### Task list
[1] Rewrite the stretch from "The situation here" through "in West Virginia." in the gas company ruling, putting "producing company" in place of "Imperial Company".
[2] Translate this sentence from the gas company ruling into Spanish: "In those cases the producing companies were declared public utilities by reason of having acquired the stock of the distributing companies."
[3] Carry the gas company ruling forward, starting after its last sentence.

━━━━━ Document text

The situation here is clearer than that presented in either *Page 321 the Jamaica Gas Light Company or the Ohio Mining Company cases. In those cases the producing companies were declared public utilities by reason of having acquired the stock of the distributing companies. In this case the Imperial Company was at the time of, and for several years prior to, the assignment engaged in public service business for the marketing of about three per cent. of its entire gas product, or one-sixth of the gas produced by it in West Virginia.

In the recent case of United Fuel Gas Co. v. Public ServiceCommission, 94 W. Va. 415, 120 S.E. 398, the plaintiff, a large gas producing and distributing company, on its application before the public service commission for an increase of rates relied upon the validity of contracts between itself and commonly owned associated companies for the sale of gasoline rights and wholesale gas. Applying the principle under consideration it was held:

"Where, in a rate case, it is shown that a natural gas utility company has caused a corporation to be formed, and has transferred to it, with other property, the exclusive right to use all its natural gas for the purpose of extracting gasoline therefrom, and receives therefor all the capital stock of the new corporation, and is to receive as royalty one-eighth of the gross proceeds of the gasoline as it is produced and sold, and it appears that half the net proceeds therefrom annually amount approximately to three times the eighth of the gross proceeds, such a sale, so far as the gas-consuming public is concerned, is unfair; it is a sale made by the company, with the company, and for the benefit of the company, and should be ignored in determining the proportion of the income from gasoline which should be charged to the utility.

"A natural gas utility should not be allowed to sell its gas to its parent companies at less than its fair market value, and where it does so, in a proceeding to determine gas rates for the utility, it should be treated as receiving a fair market rate for the gas delivered to the parent companies."

━━━━━━━━━━
━━━━━ Given data

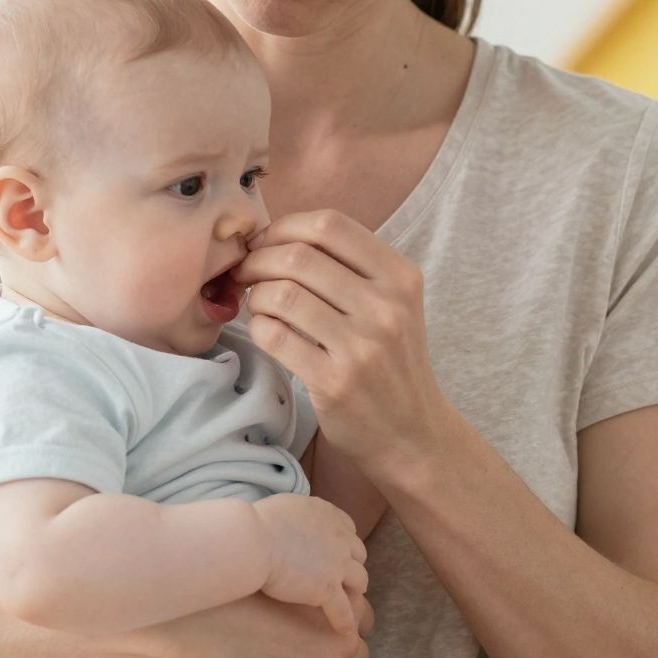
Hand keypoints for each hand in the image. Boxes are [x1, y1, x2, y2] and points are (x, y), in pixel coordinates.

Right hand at [191, 588, 373, 657]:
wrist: (213, 624)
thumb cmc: (238, 602)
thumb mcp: (290, 592)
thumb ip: (312, 605)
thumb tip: (315, 621)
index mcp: (341, 602)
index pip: (361, 621)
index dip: (340, 633)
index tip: (319, 640)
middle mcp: (346, 633)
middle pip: (358, 653)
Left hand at [235, 211, 443, 474]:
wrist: (412, 433)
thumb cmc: (391, 362)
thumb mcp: (392, 304)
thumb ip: (348, 268)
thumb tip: (273, 238)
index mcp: (400, 277)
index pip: (330, 224)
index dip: (284, 227)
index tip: (266, 244)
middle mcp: (386, 307)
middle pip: (298, 256)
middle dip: (258, 260)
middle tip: (246, 273)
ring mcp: (361, 346)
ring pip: (281, 294)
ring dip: (256, 295)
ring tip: (258, 306)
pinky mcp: (334, 381)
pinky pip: (275, 337)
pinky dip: (259, 328)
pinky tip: (266, 331)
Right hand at [252, 495, 367, 632]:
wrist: (253, 541)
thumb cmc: (256, 523)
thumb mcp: (285, 507)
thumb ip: (298, 515)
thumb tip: (290, 522)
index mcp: (328, 514)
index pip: (348, 528)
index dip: (343, 542)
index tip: (337, 550)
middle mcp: (339, 538)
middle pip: (358, 554)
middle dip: (352, 564)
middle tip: (344, 576)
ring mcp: (336, 565)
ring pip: (359, 580)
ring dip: (355, 590)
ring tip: (352, 601)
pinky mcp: (327, 589)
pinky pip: (343, 610)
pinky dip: (344, 620)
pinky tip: (344, 630)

━━━━━━━━━━

### Replies
[1]
The situation here is clearer than that presented in either *Page 321 the Jamaica Gas Light Company or the Ohio Mining Company cases. In those cases the producing companies were declared public utilities by reason of having acquired the stock of the distributing companies. In this case the producing company was at the time of, and for several years prior to, the assignment engaged in public service business for the marketing of about three per cent. of its entire gas product, or one-sixth of the gas produced by it in West Virginia.

[2] En esos casos, las compañías productoras fueron declaradas empresas de servicios públicos por haber adquirido las acciones de las compañías distribuidoras.

[3]
In view of the fact that the plaintiff is not prejudiced by the purported assignment, the commission having the power, notwithstanding its execution, to investigate the affairs of the Imperial Company in establishing fair and just rates, we are *Page 322 of opinion to reverse the circuit court, dissolve the injunction and dismiss the bill.

The Imperial Company's organization of, and assignment to, the Utility Company created in effect a department for the parent company's public service business. This was permissible as a matter of policy or convenience. As stated by counsel for defendants, what difference can it make to the consumer whether he pays all the profit to the Imperial Company (in name), or pays a fair return to it upon the capital employed in producing the gas and transmitting it to the plants and a fair return to the Utility Company (its agency) upon the capital employed in distributing it? The same management controls both companies. No officers salaries are charged against the Utility Company. The superintendence and labor remain the same. The books of the two companies are kept in the same office by the same office force.

Reversed and bill dismissed.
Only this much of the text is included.